Baixa de Albufeira inundada, 1 de Novembro de 2015.
Albufeira, paredes meias com o mar, cresceu nas margens de uma ribeira que foi, ao longo dos últimos 100 anos, progressivamente canalizada em conduta.

A ocupação do vale ribeirinho e do leito da cheia despontou nas décadas de 40 e 50 do século XX. A essa época correspondem, naturalmente, os primeiros registos de inundações violentas – na sua causa estaria a pluviosidade intensa, que havia engrossado o caudal da ribeira e invadido a cidade.



Quando a Natureza retoma o seu curso natural.

A 01/12/1949 lia-se, no jornal O Século, «Em Albufeira, na noite passada e todo o dia de hoje, também choveu torrencialmente. As águas da ribeira sobrepuseram-se aos dois diques e fizeram levantar alguns cascões da canalização para o mar. A parte baixa da vila voltou a ser inundada pela cheia da ribeira, registando-se prejuízos materiais em diversas casas.».

O Diário de Notícias, da mesma data, noticiava «Duramente experimentada pelas inundações de 25 de Outubro e 23 de Dezembro de 1948, esta vila está de novo inundada». E, na sua edição de 03/12/1949, acrescentava que «em Albufeira apareceu abandonada uma embarcação e avistou-se no mar o cadáver dum homem que se supõe um dos tripulantes. Durante todo o dia de ontem, por quatro vezes toda a parte baixa da vila ficou coberta de água. Todos os pavimentos das ruas estão revoltos e estragados.».

Antes disso, já as inundações de 25 de Outubro e de 22 de Dezembro de 1948 e, posteriormente, as de 15 de Janeiro de 1956 tinham assombrado Albufeira com consequências nefastas. A manchete do jornal O Século de 26/10/1948 dava conta que «as águas das chuvas transbordaram um dique alagando as ruas, largos e quintais, desmoronando prédios e enchendo de pânico a população de Albufeira».

A primeira página do Diário de Notícias de 23/12/1948 contava «Temporal no Algarve – na vila de Albufeira a água das chuvas atingiu cerca de 7 metros de altura (…) É tal a violência do temporal na costa que muitas embarcações têm sido arrastadas para o mar e estão-se a partir na ressaca contra as rochas da praia. Estabelecimentos comerciais onde a água não tinha entrado em inundações anteriores tiveram agora prejuízos quase totais. Em muitos sítios a água atingiu os primeiros andares, cobrindo completamente as árvores.».

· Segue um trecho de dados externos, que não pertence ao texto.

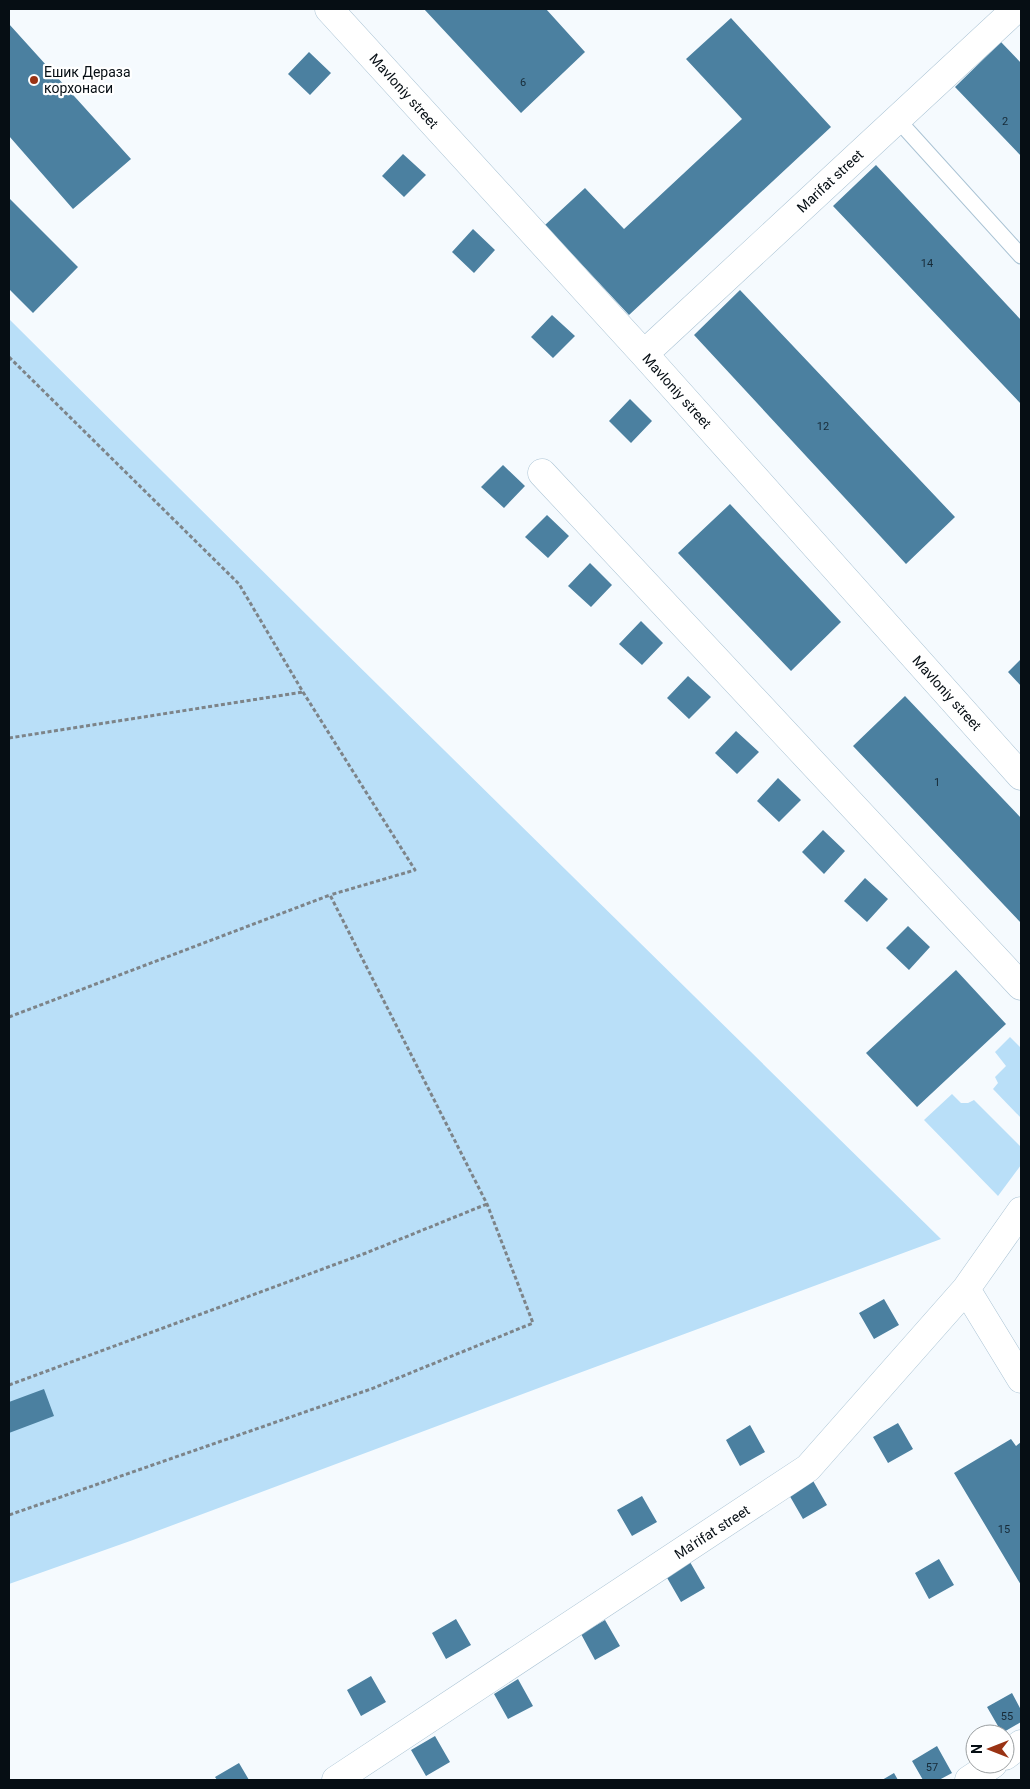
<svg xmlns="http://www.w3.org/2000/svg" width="1030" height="1789" viewBox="0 0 1030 1789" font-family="Roboto,sans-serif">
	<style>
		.green { fill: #b9dff8 }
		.building { fill: #4b80a0 }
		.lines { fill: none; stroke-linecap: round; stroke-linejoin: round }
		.service-casing { stroke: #aac3d4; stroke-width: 17 }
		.minor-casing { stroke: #aac3d4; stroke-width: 29 }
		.path { stroke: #7d8489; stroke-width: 3; stroke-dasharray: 4 2.5; stroke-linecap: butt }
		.service { stroke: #fff; stroke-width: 15 }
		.minor { stroke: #fff; stroke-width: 28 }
		.poi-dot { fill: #9a3314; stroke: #fff; stroke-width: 2 }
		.labels { text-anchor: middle; stroke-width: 4.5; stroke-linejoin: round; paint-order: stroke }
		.number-label { font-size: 11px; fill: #172a37 }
		.poi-label { font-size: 14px; fill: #060e14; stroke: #fff; text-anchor: start }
		.street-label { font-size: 14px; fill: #060e14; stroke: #fff }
	</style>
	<rect width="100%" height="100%" fill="#f5fafe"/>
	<path class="green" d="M9 319 320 628 941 1239 544 1386 133 1540 9 1584Z
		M1010 1037 1021 1048V1118L993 1089 998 1083 995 1077 1006 1066 995 1052Z
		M952 1094 961 1103H968L974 1100 1021 1147V1165L998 1196 924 1120Z"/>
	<path class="building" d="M424 9H546L585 52 521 113Z
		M731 18 831 127 629 315 545 225 585 188 624 229 742 119 686 59Z
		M9 24 131 159 73 209 9 136Z
		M1001 42 1021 63V156L955 87Z
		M309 52 331 73 310 95 288 74Z
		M403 154 426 175 404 197 382 176Z
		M876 165 1021 320V404L833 206Z
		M9 198 78 267 33 313 9 289Z
		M473 229 495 250 474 273 452 252Z
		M740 290 955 517 906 564 694 335Z
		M552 315 575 336 553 358 531 337Z
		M630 399 652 421 631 443 609 421Z
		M503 465 525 486 504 508 481 487Z
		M730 504 841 622 791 671 678 553Z
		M547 515 569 536 548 558 525 537Z
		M590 563 612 585 591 607 568 586Z
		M641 621 663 643 642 665 619 644Z
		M1021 659V686L1008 672Z
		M688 676 711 697 689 719 667 698Z
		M905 696 1021 818V923L853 746Z
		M736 731 759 752 737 774 715 753Z
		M778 778 801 800 779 822 757 801Z
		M823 830 845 851 824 874 802 852Z
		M865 878 888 899 867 922 844 901Z
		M908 926 930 947 909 970 886 948Z
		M956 970 1006 1024 917 1107 866 1053Z
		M884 1299 899 1325 874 1339 859 1313Z
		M44 1389 54 1416 9 1433V1402Z
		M898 1423 913 1449 888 1463 873 1437Z
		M750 1425 765 1452 740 1466 726 1440Z
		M1011 1439 1016 1446 1021 1442V1585L954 1473Z
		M812 1479 827 1505 803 1519 788 1493Z
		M642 1496 657 1522 632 1536 617 1510Z
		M939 1559 954 1585 929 1599 915 1573Z
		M690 1562 705 1588 681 1602 666 1576Z
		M456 1619 471 1645 446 1659 432 1633Z
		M605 1620 620 1646 595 1660 581 1634Z
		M371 1676 386 1702 361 1716 347 1690Z
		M518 1679 533 1706 508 1719 494 1694Z
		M1012 1693 1021 1710V1722L1002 1733 987 1707Z
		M435 1736 450 1762 426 1776 411 1750Z
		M937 1746 952 1773 939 1780H923L912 1761Z
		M239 1763 249 1780H217L215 1777Z
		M894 1773 898 1780H882Z"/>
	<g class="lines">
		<g class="service-casing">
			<path id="service" d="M897 119 1021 256"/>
		</g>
		<g class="minor-casing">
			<path id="minor" d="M329 9 644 354 1021 776
				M644 354 1016 9
				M542 473 1021 986
				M966 1289 1021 1379
				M1005 1756 1021 1744
				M336 1780 808 1468 966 1289 1021 1211
				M969 1780 993 1764"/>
		</g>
		<path class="path" d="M9 357 239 584 303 692 415 870 330 895
			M9 738 303 692
			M9 1017 330 895 487 1204 533 1323 371 1389 9 1515
			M9 1385 366 1253 487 1204"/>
		<use href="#service" class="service"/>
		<use href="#minor" class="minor"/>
	</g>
	<circle class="poi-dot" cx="34" cy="80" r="5"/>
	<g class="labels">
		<g class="number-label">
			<text x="523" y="86">6</text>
			<text x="1005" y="125">2</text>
			<text x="927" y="267">14</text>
			<text x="823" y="430">12</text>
			<text x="937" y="786">1</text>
			<text x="1004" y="1533">15</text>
			<text x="1007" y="1720">55</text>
			<text x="932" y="1771">57</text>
		</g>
		<g class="poi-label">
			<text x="44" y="77">Ешик Дераза<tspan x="44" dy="16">корхонаси</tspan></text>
		</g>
		<g class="street-label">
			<text transform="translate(404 91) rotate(48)" y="5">Mavloniy street</text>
			<text transform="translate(830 181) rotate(-43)" y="5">Marifat street</text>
			<text transform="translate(677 391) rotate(48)" y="5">Mavloniy street</text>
			<text transform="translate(947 693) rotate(48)" y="5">Mavloniy street</text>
			<text transform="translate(712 1532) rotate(-33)" y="5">Ma'rifat street</text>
		</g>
	</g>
	<rect width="1030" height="1789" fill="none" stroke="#060e14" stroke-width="20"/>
	<g transform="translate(990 1749) rotate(270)"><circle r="24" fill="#ffffff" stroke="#9b9fa1"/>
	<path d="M0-4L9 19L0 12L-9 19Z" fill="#9a3314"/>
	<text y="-8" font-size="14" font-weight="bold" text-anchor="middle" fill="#060e14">N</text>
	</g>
</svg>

«Nalguns locais, como por exemplo no largo Duarte Pacheco, as águas atingiram o nível de sete metros! Na Avenida da Ribeira, a água escavou o solo numa profundidade de 4 a 5 metros, pondo a descoberto o antigo leito da ribeira, que àquela artéria deu o nome (…). Em suma, Albufeira viveu horas de indescritível horror» (DN, 24/12/1948). Sete anos depois, Albufeira volta a ser notícia - «Temporal no país – Em Albufeira a água da cheia atingiu 3 metros de altura! Os prejuízos são grandes e uma mulher desaparece na enxurrada» (DN, 16/01/1956).



Cheias das décadas de 40 e 50 durante o século passado, em Albufeira. Fotografias de Fausto Napier.


Cíclicas e características do clima mediterrâneo, as cheias, obedecem ao seu tempo natural de retorno. 
Em Albufeira, a ocorrência de cheias fluviais é um fenómeno tão antigo quanto a ocupação do vale ribeirinho. A função dos cursos de água é, única e exclusivamente, assegurar o seu transporte. Por conseguinte, o abuso humano e a usurpação destas áreas conduz a calamidades como a que se verificou no passado dia 1 de Novembro de 2015.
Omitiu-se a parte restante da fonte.